Published: February 25, 2026

Rob Wilkinson

Imagine a customer asks your chatbot if their refund will arrive by Friday. The bot calculates the odds and replies that it is ‘likely’.

To the bot, ‘likely’ might mean an 80% statistical chance. But to the anxious customer, ‘likely’ often sounds like a soft ‘yes’. If the refund does not arrive, the customer does not feel the bot made a statistical error. They feel misled.

This scenario highlights a subtle risk in chatbot language. It is not about hallucinations or wrong answers. It is about estimative uncertainty.

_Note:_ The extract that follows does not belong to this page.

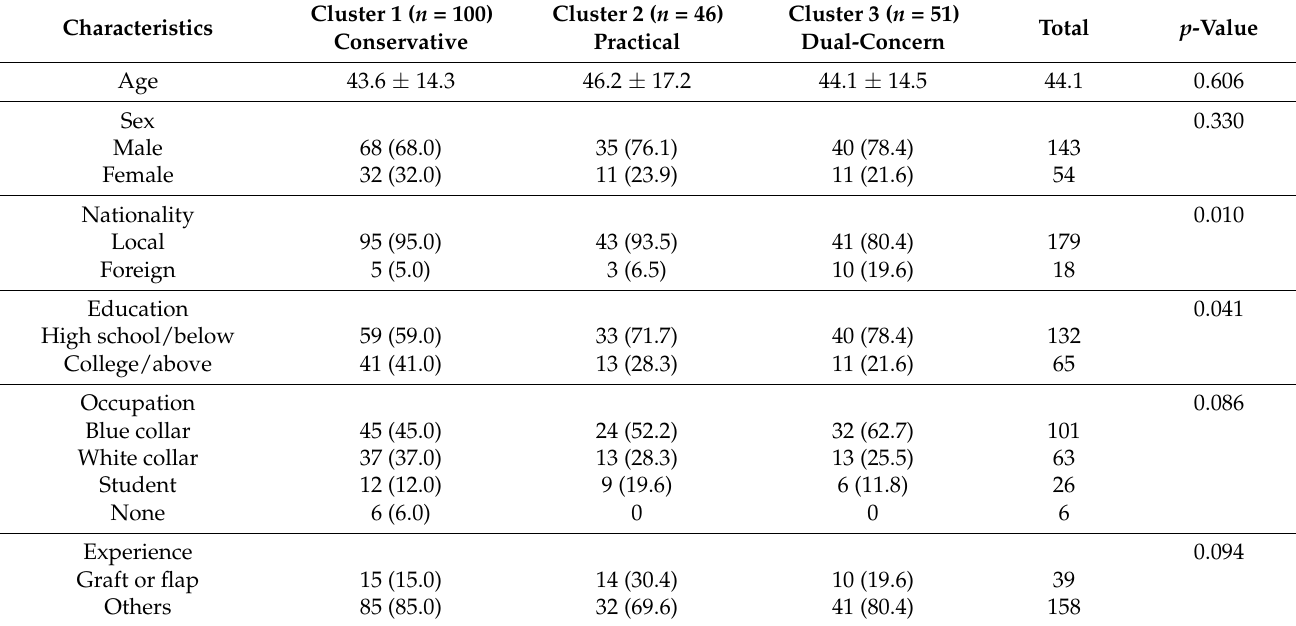
Figure 5. ( a ) Mean utility and patient numbers of the three clusters. The radar plot reveals a striking pattern of differences between clusters. For example, cluster 1 shows a strong preference for less risk compared to other clusters. ( b ) The importance score per cluster. Table 4. Cluster analysis with the sociodemographic profiles of the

New research suggests that Large Language Models (LLMs) and humans interpret words of probability very differently. For CX leaders, this ‘translation gap’ represents a potential friction point that could be eroding trust.

The Mathematics Of Misunderstanding

The core of the issue lies in how we assign numbers to words. A recent study titled ‘An evaluation of estimative uncertainty in large language models’ explored this dynamic. The researchers compared how LLMs interpret probability words against human benchmarks.

The results highlighted a distinct mismatch.

When a human hears the word ‘likely’, they might internally calibrate that to a 65% chance. But the study suggests that LLMs can assign a significantly higher probability to the same term, often pushing above 80%.

This gap might seem small mathematically. In a customer service context, however, it is potentially massive. It could be the difference between managing expectations and setting a customer up for disappointment.

If your automated agent uses confident language to describe uncertain outcomes, it risks overpromising. The bot isn’t lying. It is simply speaking a different statistical dialect than your customer.

Mayank Kejriwal, Research Associate Professor at University of Southern Carolina summarizes the research in an article on Fortune:

“An AI model might use the word ‘likely’ to represent an 80% probability, whereas a human reader typically interprets it as closer to 65%.”

Context Changes Everything

The risk becomes more complex when you factor in context. The study indicates that LLMs are highly sensitive to how a prompt is phrased.

Changing the language of the prompt or the framing of the question can shift the bot’s probability estimation. A bot might interpret ‘likely’ differently in a financial context versus a casual conversation.

This variability makes it difficult for conversation designers to guarantee a consistent experience. A human agent knows that telling a banking client “funds will ‘likely’ clear” carries more weight than telling a shopper “this shirt will ‘likely’ fit.”

An LLM may not intuitively grasp that emotional weight without strict guardrails.

The ‘Safe Word’ List For CX

This research does not mean we should pull the plug on generative AI. It means we need to be more deliberate about the vocabulary we allow our agents to use.

CX leaders should consider auditing their system prompts for ‘fuzzy’ language.

Avoid unanchored adjectives. Words like ‘maybe’, ‘perhaps’, and ‘likely’ are open to interpretation. They are safe for casual chat but dangerous for transactional promises.

Use data, not vibes. Instead of letting the bot say “delivery is expected soon,” instruct it to provide the specific window. “Delivery is estimated between 2 PM and 4 PM” is far safer.

Visuals over text. Where possible, use visual confidence meters or status bars. A green ‘High Likelihood’ badge is often clearer to a user than a paragraph of text that tries to hedge its bets.

Calibrating For Trust

The goal of AI in CX is to reduce effort and increase satisfaction. Precision is a key part of that equation.

We spend a lot of time worrying about AI getting the facts wrong. We need to spend equal time ensuring it gets the nuance right.

If we ignore this calibration gap, we risk a paradox. We could build bots that are technically accurate but still leave customers feeling misled.